デカダンとラーニング!?
パソコンの勉強と、西洋絵画や廃墟趣味について思うこと。
 



野嶋剛著『ふたつの故宮博物院』(新潮選書)読了。

現在、故宮博物院は台北と北京に存在しているが、ふたつの故宮博物院がたどった歴史については、なんだかんだでよく知らないままであったので、非常に勉強になる本だった。
第二次大戦中のナチスからルーブル美術館の至宝を守るための「疎開」や、レンブラントの「夜警」の「疎開」のようなエピソードが台湾や中国の文物にもあったのは知ってはいたが、中国は清朝崩壊から中国の至宝が欧米や日本に流出してしまう時代から話が始まるので、より複雑な様相を呈していることがよく分かった。その複雑な様相を呈する原因として残念なことだが日本も関わっていることを思うと、台北で見た至宝の捉え方もやっぱり変わってくるように思った。
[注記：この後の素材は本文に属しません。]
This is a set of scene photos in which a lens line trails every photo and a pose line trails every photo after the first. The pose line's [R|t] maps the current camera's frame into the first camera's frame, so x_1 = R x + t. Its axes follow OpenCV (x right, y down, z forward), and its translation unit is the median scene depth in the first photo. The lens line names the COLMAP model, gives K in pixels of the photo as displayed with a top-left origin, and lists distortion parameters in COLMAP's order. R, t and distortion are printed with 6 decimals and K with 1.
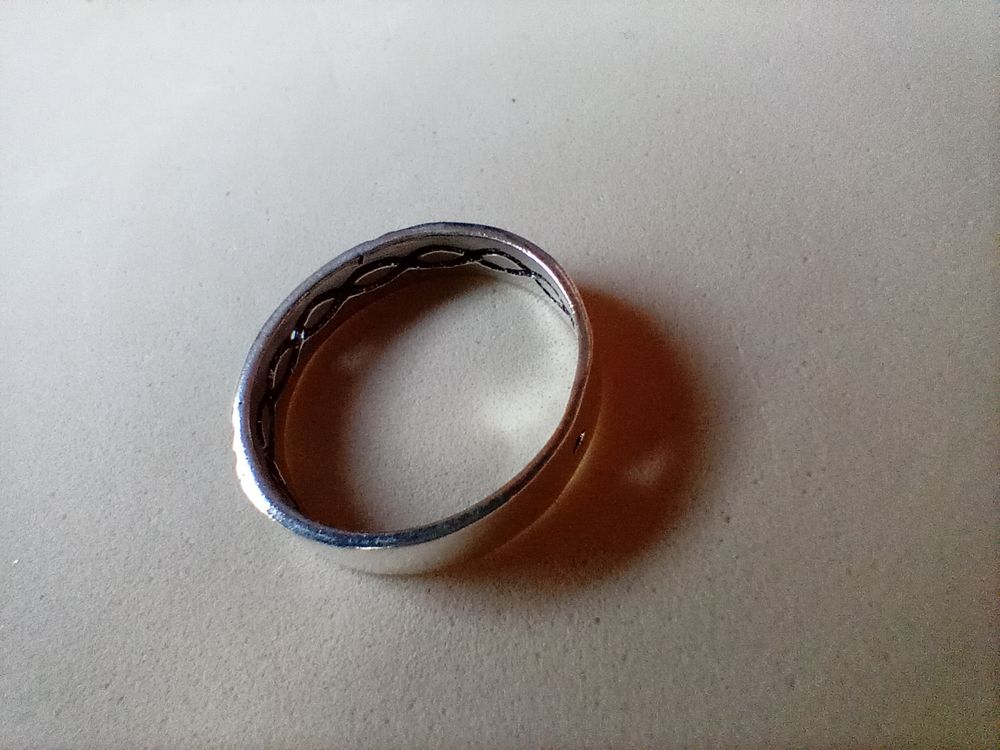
lens RADIAL K [[657.5, 0, 503.6], [0, 657.5, 372.6], [0, 0, 1]] dist [-0.003242, -0.006436]
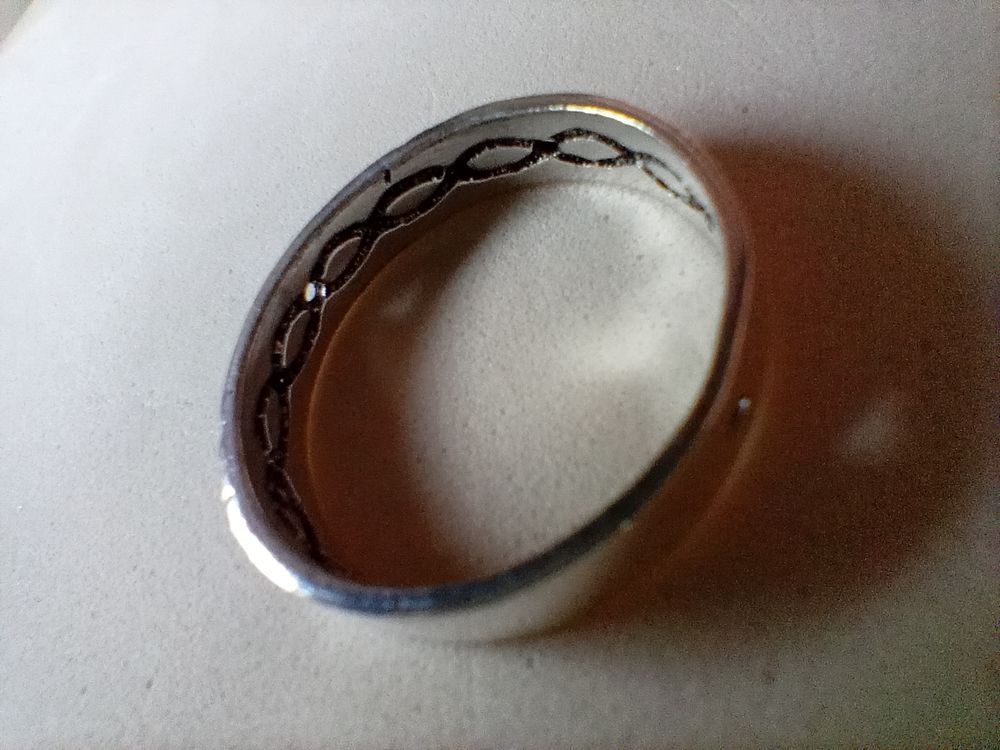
lens RADIAL K [[657.5, 0, 497.6], [0, 657.5, 371.2], [0, 0, 1]] dist [-0.003242, -0.006436]
pose [[0.977411, -0.077745, -0.196530, 0.020003], [0.085831, 0.995765, 0.032950, 0.023306], [0.193136, -0.049074, 0.979944, 0.323977]]
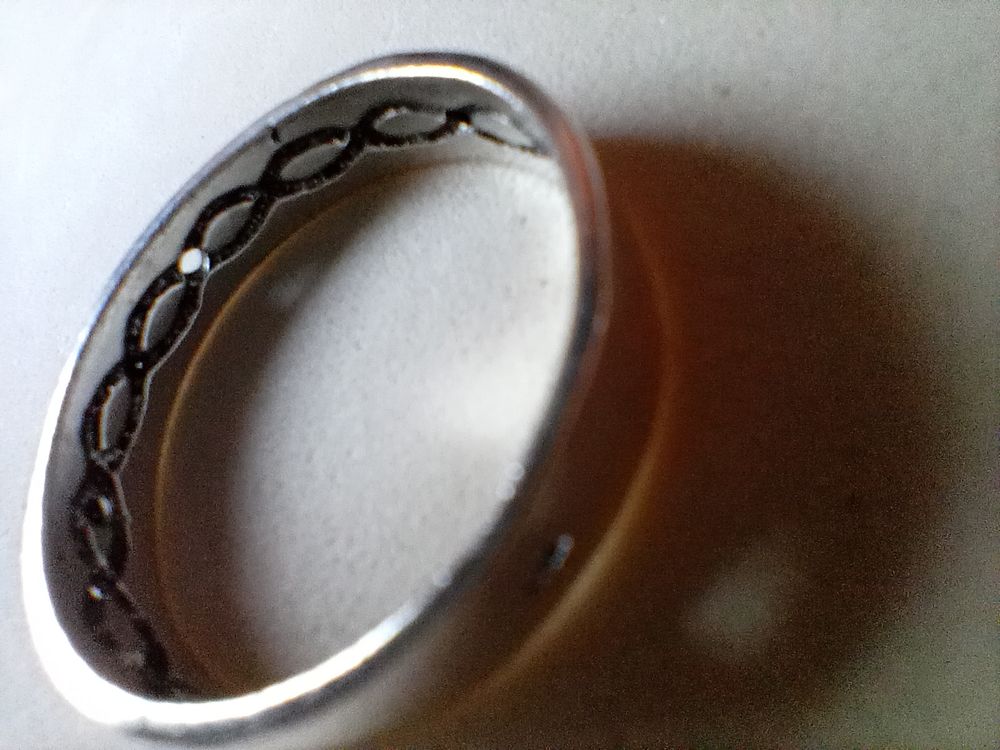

そして第二次大戦後の国共内戦後の中国と台湾の政権の「正統性」をめぐっての争いに故宮博物院の文物がいかなる意味を持っていたかを考えることは、中国の歴史を知るうえで大きなポイントになることも学べた。もちろん、台湾の地にあって故宮博物院が建っていること自体が台湾の原住民からすると違和感を覚えさせる意識の問題も見過ごすことはできない。故宮博物院をめぐる幾重にも絡まった問題は銃前銃後の対比だけで軽々しく口にできることではないのだ。そういう思いを一層強くした。